Les mesures de soutien annoncées par le Premier ministre "sont conditionnées à une baisse de chiffre d'affaires d'au moins 50%", a regretté l'organisation patronale...

Les aides annoncées ne couvriront pas l'ensemble des pertes... Alors que les nouvelles règles sanitaires imposent la fermeture totale ou partielle de cafés, restaurants ou salles de sport, les mesures d'aides annoncées jeudi soir par Jean Castex sont "insuffisantes", a estimé ce vendredi la Confédération des petites et moyennes entreprises (CPME).

"Des mesures de soutien ont d'ores et déjà été annoncées par le Premier ministre portant, en particulier, sur le chômage partiel, le renforcement du fonds de solidarité et sur des exonérations de charges sociales. Mais celles-ci sont conditionnées à une baisse de chiffre d'affaires d'au moins 50%", a regretté l'organisation patronale.

"Ces aides sont clairement insuffisantes", a-t-elle ainsi jugé, rappelant que l'enjeu est "celui de la survie de très nombreuses entreprises confrontées à des difficultés sans précédent et dans l'impossibilité de prévoir l'avenir de leur activité à court et moyen terme".

Retrait des mesures de restriction exigé

Mercredi, Olivier Véran avait pour rappel annoncé la fermeture pure et simple des bars et restaurants dès samedi dans la métropole d'Aix-Marseille et en Guadeloupe, et la fermeture des bars à partir de 22 heures dans une dizaine de grandes villes dont Paris à partir de lundi, afin de lutter contre une reprise de l'épidémie de Covid-19.

Ce vendredi, la préfecture de police a confirmé, dans un message transmis aux maires d'arrondissement, que les bars devront bien fermer à 22h dans la capitale. Les restaurants, qui ne servent "pas d'alcool sans nourriture", ne seront pas concernés par cette restriction anti-Covid.

Le secteur français de l'hôtellerie-restauration avait haussé le ton jeudi, en exigeant le retrait immédiat des nouvelles mesures de restriction visant les bars et restaurants. "La profession demande le retrait immédiat de ces décisions. Les organisations professionnelles défendront l'intérêt du secteur devant les tribunaux si besoin", ont ainsi déclaré quatre groupements interprofessionnels, dont l'UMIH (Union des métiers des industries de l'hôtellerie).

Appel au dialogue

"Au-delà des enjeux économiques et sociaux", la CPME a estime que "le dialogue" devait prévaloir pour "faire face à la désespérance de nombreux indépendants qui se retrouvent acculés". "Sans remettre en cause la politique sanitaire, il est maintenant impératif que les éventuels 'tours de vis' visant à éviter la propagation du virus, soient précédés de véritables échanges", a-t-elle insisté.

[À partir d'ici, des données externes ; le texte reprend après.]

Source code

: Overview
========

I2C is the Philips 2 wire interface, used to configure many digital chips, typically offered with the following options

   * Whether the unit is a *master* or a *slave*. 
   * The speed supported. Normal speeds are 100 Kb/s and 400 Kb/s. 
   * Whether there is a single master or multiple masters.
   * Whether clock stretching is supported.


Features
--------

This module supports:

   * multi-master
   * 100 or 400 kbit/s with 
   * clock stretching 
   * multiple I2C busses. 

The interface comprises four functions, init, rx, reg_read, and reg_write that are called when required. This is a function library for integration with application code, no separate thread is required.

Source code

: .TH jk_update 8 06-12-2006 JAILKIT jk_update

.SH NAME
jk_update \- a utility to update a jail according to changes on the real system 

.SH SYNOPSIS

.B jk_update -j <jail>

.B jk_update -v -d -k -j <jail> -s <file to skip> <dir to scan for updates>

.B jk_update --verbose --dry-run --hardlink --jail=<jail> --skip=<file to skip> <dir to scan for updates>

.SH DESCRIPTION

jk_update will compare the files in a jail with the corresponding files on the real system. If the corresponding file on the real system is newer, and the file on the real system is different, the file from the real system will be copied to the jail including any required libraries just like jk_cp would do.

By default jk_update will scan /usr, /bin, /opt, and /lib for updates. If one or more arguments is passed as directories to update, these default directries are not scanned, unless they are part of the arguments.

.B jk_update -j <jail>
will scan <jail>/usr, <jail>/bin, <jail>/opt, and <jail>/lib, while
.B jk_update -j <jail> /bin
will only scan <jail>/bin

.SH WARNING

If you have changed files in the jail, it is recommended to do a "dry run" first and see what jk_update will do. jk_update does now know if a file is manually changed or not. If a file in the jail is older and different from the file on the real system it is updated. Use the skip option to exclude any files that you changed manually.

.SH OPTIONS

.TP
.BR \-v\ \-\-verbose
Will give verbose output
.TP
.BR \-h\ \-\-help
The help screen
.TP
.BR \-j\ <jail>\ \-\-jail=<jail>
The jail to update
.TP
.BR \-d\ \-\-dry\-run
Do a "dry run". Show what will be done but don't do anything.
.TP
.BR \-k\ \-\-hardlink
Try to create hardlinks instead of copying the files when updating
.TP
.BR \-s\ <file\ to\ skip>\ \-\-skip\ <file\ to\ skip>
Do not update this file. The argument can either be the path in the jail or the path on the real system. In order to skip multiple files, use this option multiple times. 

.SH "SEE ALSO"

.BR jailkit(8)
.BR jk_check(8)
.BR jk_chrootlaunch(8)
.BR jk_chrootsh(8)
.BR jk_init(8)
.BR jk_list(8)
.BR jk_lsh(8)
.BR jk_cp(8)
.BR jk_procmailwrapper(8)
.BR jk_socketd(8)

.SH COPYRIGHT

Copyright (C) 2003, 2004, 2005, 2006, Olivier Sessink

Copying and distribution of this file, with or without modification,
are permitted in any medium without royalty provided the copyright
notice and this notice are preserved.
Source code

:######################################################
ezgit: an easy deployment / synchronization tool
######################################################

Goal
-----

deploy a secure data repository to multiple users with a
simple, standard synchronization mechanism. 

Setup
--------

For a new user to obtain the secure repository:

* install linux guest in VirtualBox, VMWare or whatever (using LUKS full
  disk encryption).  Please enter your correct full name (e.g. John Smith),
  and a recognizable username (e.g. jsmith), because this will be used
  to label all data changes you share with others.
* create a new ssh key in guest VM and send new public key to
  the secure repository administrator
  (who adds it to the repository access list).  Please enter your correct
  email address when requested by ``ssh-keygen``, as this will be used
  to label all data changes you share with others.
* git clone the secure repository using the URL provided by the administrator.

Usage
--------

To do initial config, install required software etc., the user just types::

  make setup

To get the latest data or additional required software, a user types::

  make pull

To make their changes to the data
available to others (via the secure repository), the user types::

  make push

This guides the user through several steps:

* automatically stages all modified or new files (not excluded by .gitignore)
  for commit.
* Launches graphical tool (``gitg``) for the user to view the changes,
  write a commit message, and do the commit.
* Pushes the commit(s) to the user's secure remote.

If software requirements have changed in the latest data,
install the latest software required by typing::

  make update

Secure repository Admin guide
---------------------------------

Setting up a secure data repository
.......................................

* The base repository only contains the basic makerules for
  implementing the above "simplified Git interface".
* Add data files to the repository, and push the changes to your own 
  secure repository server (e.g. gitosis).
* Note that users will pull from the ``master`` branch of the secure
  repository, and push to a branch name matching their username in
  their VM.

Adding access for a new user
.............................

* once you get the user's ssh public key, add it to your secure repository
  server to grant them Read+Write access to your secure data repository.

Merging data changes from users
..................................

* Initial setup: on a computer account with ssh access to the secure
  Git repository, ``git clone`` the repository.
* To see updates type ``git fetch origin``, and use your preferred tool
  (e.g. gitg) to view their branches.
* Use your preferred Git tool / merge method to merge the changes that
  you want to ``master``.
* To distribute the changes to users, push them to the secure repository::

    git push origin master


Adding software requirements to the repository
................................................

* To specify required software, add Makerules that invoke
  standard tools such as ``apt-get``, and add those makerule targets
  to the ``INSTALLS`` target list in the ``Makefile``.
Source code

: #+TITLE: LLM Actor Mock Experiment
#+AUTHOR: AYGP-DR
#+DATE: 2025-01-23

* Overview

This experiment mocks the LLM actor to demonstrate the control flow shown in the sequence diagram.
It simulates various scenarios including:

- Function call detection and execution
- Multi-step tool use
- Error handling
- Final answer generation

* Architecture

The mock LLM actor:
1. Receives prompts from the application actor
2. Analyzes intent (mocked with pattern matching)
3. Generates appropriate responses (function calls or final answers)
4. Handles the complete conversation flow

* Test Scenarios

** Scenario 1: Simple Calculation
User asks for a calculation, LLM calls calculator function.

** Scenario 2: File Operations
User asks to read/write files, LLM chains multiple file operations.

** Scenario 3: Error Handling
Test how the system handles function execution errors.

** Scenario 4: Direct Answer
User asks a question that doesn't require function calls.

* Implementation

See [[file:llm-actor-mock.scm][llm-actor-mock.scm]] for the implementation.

Dans un communiqué commun, la Fédération Nationale des Boissons, Brasseurs de France et la Fédération Française des Spiritueux ont dit également regretter "une décision prise sans concertation", dénonçant dans le même temps "une mesure stigmatisante" qui risque de "dégrader encore la situation économique de nos entreprises, des cafés et des restaurants".

Elisabeth Borne, ministre du Travail, de l'Emploi et de l'Insertion, a quant à elle parlé d'une décision "difficile mais indispensable" et a promis un renforcement de l'aide. "Il faut agir maintenant pour éviter de se retrouver dans la situation du mois de mars", a-t-elle déclaré sur CNews, soulignant que Marseille était à "cinq fois le taux d'alerte".